Conforme o presidente da comissão, um dos principais pontos abordados durante o depoimento envolveu a transição entre gestões, além da periodicidade de levantamentos, auditorias e inventários relacionados ao estoque de medicamentos e insumos da farmácia pública. Segundo Kaue, durante a oitiva foi destacado que não havia o costume de realizar esses balanços, situação que teria levado o então secretário a assumir a pasta sem um inventário completo dos medicamentos e materiais existentes.
Durante sua explanação, Alveri da Rosa relatou que, ao assumir a Secretaria de Saúde, constatou a existência de medicamentos vencidos, além de leite em pó fora da validade, o que, segundo ele, evidenciava fragilidades na gestão e no controle do estoque da farmácia pública.
O ex-secretário também mencionou apontamentos feitos pelo controle interno durante sua gestão, indicando a necessidade de melhorias nos processos de gerenciamento dos medicamentos.
Durante o depoimento, Alveri também avaliou as condições estruturais da farmácia central. Segundo ele, ao assumir a Secretaria de Saúde, em janeiro de 2025, permanecendo no cargo até maio do mesmo ano, observou que o espaço físico utilizado atualmente é inadequado para atender a demanda existente.
“Penso eu que a situação que se encontra hoje o espaço físico da farmácia central é totalmente inadequado pra quantidade de pessoas que a gente atende, na época mais de 300 pessoas por dia. Isso dificulta muito, pois ali existe farmácia com medicamentos de alto custo, o setor de leite e fralda, mais a farmácia central e obviamente quando a gente solicitava algumas melhorias, existia algumas resistências”, destacou o ex-secretário.
Outro encaminhamento definido durante a reunião foi a aprovação de uma visita técnica à farmácia pública municipal, em data ainda a ser confirmada. O objetivo, segundo a comissão, é compreender o funcionamento da gestão dos medicamentos em todas as etapas, desde o recebimento e inclusão no sistema, até o armazenamento e a distribuição à população.
Os membros da CPI ainda aprovaram o recebimento de ofícios encaminhados pela Polícia Federal e pela Prefeitura de Capinzal. O município solicitou prorrogação do prazo para envio de informações referentes aos últimos três anos, pedido que será considerado pela comissão.
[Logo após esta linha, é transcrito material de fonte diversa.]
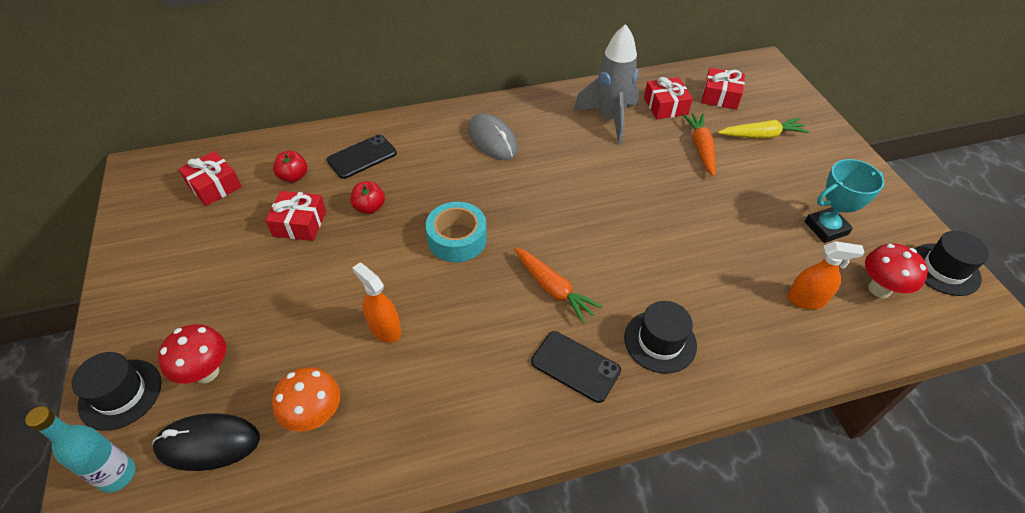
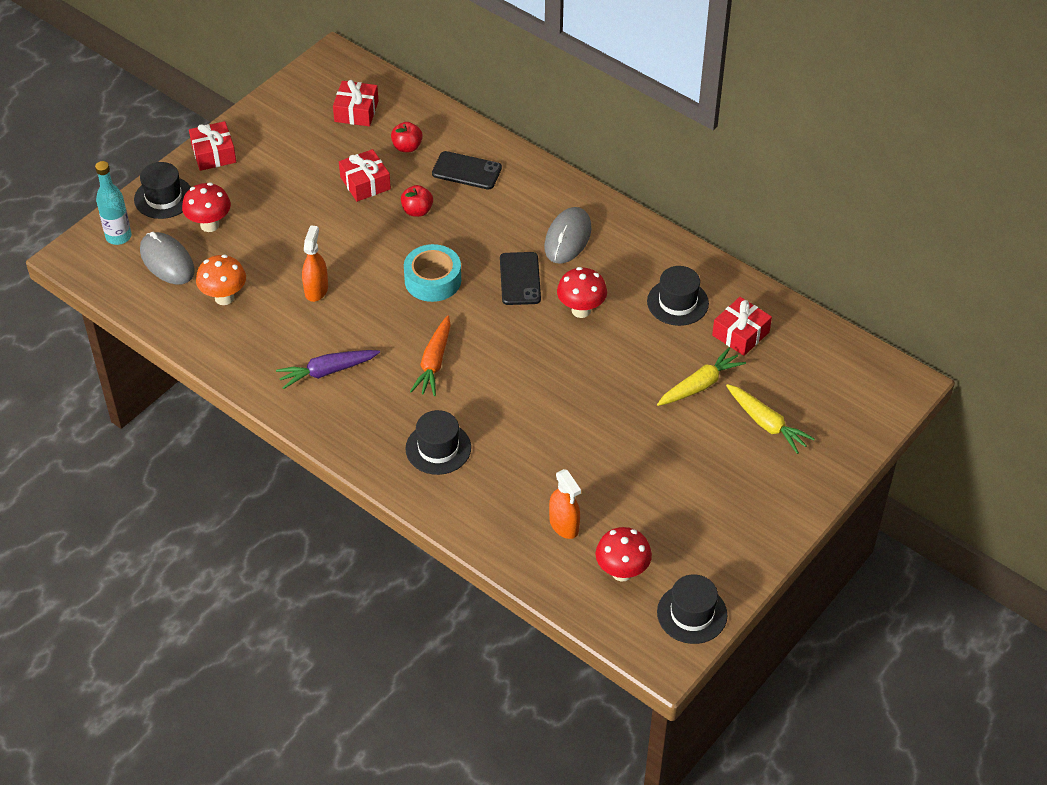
camera: 55 degrees right, 0 degrees up
(208, 443) = (167, 261): black mouse -> grey mouse
(496, 378) = (327, 372): none -> purple carrot
(573, 170) = (581, 310): none -> red mushroom
(575, 366) = (373, 409): black phone -> black phone (520, 279)
(610, 119) = (677, 302): grey rocket -> black hat
(700, 148) = (700, 385): orange carrot -> yellow carrot
(720, 96) = (801, 369): red gift -> red gift (214, 154)
(826, 228) = (670, 513): turquoise trophy -> none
A CPI dos Medicamentos foi instaurada após a operação da Polícia Federal realizada no fim de março, que investiga um suposto esquema de tráfico internacional de medicamentos controlados e drogas envolvendo um servidor ligado à farmácia pública municipal. A ação resultou na prisão de um farmacêutico da rede pública.
Na primeira audiência da comissão, realizada no último dia 21, o atual secretário de Saúde, Rafael Dalavequia, informou que, além do farmacêutico investigado pela Polícia Federal, outras cinco pessoas com formação nas áreas de medicina e odontologia também estariam sendo investigadas. Segundo ele, nem todos eram servidores públicos e atualmente já não fazem parte do quadro funcional do município.
A programação da CPI terá continuidade na sexta-feira, dia 29, às 8 horas, com o depoimento da ex-secretária de Saúde Kamille Sartore Beal.
As investigações da Polícia Federal tiveram início após um alerta internacional do projeto GRIDS, ligado à Organização das Nações Unidas, que identificou remessas de substâncias controladas interceptadas no aeroporto de Miami, nos Estados Unidos. Conforme a PF, mais de 900 envios postais teriam sido realizados nos últimos anos para diversos países.
Após pouco mais de 30 dias de prisão preventiva, o farmacêutico investigado recebeu da Justiça Federal o benefício da prisão domiciliar, mediante uso de tornozeleira eletrônica e cumprimento de medidas cautelares, entre elas o recolhimento integral em casa e a proibição de frequentar a Prefeitura de Capinzal.